Resistance Training vs. Weight Training – What’s the Difference?

Most of us are short on time and want to get the absolute best out of our workouts, in the shortest amount of time. The question of resistance training versus weight training is one that many people question when considering the benefits of lifting weights or using resistance machines like elliptical trainers, to build muscle but there are pros and cons to each and it really comes down to personal preference. Ultimately resistance training is safer on the joints and still allows you to build muscle and burn fat, while free weights allow for a wider range of movement and specificity with the amount of weight used but also have higher incidence of injury.

Pros and Cons of Free Weights

Using free weights to build muscle is a great way to do so but many people find increased incidences of injury as a result of improper form or using too little or too much weight. The problem with doing free weight training on your own is that you have more room for error, literally, if not done properly. With free weights, there is no fixed range of movement, requiring increased coordination and almost perfect form. One slip and you could easily tear or pull a muscle because there’s nothing there to stop the movement. If you use a personal trainer, they can spot you and assist in recommending proper format and suggested weight, but if you can’t afford a personal trainer, free weight training may be more dangerous than it is beneficial, depending on your fitness level. Of course any exercise, especially exercises that build muscle, are good for you and your metabolism, but there are safer options that will still get you results if you are not confident in your ability to maintain proper format.
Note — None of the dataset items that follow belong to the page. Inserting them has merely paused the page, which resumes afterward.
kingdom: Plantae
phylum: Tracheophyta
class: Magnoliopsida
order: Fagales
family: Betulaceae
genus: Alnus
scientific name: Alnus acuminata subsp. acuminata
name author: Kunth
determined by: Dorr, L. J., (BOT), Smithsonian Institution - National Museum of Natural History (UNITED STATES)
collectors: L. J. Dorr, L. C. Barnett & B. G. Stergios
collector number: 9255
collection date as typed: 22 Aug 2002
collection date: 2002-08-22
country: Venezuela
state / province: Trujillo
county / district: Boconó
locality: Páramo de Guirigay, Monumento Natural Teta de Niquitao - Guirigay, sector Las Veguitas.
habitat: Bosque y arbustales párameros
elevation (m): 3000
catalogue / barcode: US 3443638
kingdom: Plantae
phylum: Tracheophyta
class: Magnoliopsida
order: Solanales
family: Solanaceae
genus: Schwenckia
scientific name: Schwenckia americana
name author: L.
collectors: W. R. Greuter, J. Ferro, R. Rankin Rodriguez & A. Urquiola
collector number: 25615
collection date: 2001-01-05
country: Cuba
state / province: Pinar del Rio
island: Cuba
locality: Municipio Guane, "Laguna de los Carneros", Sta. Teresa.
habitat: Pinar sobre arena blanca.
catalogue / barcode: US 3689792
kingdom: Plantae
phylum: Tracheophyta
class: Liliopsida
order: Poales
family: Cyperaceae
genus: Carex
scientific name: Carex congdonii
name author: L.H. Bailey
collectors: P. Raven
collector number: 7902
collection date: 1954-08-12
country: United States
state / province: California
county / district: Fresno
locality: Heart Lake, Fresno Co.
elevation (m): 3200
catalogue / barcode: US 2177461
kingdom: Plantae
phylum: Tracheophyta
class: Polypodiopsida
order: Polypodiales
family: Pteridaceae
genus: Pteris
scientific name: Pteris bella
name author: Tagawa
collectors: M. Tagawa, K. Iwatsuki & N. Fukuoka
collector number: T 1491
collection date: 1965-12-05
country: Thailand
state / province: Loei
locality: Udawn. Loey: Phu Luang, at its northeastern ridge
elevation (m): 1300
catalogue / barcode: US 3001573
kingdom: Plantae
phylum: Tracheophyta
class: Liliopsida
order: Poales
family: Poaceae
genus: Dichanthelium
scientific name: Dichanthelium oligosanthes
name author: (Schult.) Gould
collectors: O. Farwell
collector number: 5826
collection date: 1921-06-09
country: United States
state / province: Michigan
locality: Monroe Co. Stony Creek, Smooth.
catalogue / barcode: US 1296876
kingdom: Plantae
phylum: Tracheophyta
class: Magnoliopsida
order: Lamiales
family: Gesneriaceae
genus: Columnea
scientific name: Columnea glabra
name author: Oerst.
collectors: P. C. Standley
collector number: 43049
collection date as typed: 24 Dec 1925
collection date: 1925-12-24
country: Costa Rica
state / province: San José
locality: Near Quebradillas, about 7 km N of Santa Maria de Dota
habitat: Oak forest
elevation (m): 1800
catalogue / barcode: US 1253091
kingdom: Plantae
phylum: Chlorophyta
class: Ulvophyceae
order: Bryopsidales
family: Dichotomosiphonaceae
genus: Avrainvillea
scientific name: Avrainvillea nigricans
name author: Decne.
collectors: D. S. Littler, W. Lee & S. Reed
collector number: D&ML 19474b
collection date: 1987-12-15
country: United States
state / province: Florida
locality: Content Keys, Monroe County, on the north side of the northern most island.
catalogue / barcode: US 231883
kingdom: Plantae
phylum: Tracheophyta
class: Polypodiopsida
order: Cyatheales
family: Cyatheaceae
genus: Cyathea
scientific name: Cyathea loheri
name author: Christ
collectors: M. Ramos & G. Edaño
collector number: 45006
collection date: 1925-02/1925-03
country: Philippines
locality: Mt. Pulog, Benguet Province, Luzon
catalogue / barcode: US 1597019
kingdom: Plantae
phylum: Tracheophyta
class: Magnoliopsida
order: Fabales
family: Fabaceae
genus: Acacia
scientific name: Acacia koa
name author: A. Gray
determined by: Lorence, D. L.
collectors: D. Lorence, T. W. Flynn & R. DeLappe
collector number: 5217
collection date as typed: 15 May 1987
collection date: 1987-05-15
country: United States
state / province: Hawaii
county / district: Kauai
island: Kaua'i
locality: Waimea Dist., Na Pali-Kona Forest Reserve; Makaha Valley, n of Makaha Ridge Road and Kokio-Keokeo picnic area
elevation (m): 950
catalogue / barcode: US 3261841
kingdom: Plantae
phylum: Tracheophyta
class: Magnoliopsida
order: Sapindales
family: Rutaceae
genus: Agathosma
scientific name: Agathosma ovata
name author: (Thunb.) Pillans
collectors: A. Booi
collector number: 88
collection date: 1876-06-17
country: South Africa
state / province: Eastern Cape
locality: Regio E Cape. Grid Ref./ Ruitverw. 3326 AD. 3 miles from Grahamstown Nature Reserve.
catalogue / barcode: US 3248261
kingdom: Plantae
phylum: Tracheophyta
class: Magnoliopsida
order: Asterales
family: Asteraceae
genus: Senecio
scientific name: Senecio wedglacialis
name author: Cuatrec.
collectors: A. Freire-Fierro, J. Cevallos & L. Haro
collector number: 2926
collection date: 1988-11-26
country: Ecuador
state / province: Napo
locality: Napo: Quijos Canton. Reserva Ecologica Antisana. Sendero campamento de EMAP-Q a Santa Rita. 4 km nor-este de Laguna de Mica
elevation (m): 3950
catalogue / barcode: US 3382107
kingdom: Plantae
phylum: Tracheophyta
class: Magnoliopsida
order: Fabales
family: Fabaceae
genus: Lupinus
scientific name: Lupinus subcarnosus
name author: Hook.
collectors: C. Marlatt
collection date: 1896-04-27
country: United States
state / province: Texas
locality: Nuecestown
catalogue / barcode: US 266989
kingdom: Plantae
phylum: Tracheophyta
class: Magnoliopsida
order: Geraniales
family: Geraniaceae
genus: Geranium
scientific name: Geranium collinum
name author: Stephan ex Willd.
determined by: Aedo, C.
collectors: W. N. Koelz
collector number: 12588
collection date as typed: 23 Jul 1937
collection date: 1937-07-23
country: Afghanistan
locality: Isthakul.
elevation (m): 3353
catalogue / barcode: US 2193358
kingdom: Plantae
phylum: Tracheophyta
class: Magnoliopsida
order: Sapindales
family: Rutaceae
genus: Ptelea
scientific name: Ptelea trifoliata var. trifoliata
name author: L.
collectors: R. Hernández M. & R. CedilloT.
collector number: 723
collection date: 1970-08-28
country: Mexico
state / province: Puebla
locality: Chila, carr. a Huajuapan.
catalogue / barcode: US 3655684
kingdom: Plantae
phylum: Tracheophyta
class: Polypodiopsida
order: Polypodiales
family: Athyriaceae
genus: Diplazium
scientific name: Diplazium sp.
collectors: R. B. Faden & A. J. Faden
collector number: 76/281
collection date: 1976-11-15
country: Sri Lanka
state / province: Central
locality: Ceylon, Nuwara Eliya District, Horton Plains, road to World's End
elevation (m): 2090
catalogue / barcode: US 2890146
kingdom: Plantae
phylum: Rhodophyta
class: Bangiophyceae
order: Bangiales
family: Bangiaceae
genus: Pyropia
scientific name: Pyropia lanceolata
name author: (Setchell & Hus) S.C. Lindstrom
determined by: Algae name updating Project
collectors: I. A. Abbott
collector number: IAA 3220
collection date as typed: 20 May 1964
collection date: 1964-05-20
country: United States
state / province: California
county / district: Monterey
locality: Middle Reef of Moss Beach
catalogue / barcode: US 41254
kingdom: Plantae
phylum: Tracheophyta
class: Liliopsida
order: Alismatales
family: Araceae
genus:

Pros and Cons of Resistance Training

Resistance training means that you build muscle through resistance, for example using the resistance on a recumbent bicycle or doing a body weight driven routine like Pilates. Any exercise that uses your own body weight to build muscle can be considered “resistance training.” Resistance training is considered to be generally safer than free weight training because there is typically less room for injury. For example, on an elliptical trainer, you set the resistance to your preferred level but the motion is fixed. You can’t really get out of proper form because the machine is designed to keep you proper form, though of course you can compromise that form by not maintaining proper posture. Other resistance training exercises that do not use machines, like Pilates, are equally safe because you are not lifting anything but your own body parts, and you can better feel your limitations. Body weight resistance training on an elliptical is also unique in that you can set the resistance levels, unlike in Pilates where your body weight is your optimum level of resistance and you increase the difficulty by holding poses rather than increasing resistance.

The Bottom Line

Choosing between free weight training and body weight resistance training essentially comes down to a number of factors that include age, gender, fitness level and previous injuries, and each of these should be considered when choosing what’s best for you. Many people shy away from using resistance training for building muscle because of the “fixed” movement or inability to “add as much weight as you want,” but with an elliptical trainer these are problems are erased because the user can adjust the incline, stride length, and resistance, so it’s possible to increase or decrease the movement and add more weight or less weight depending on the resistance level. And other people may shy away from using free weights because it can be intimidating, especially if you are new to weight training or just recovering from an injury. However, using free weights can be beneficial and some people prefer the freedom of it, but it is recommended that to avoid injury and get the most of your workout that you either use a personal trainer or practice proper form always, building up in your weight that you lift.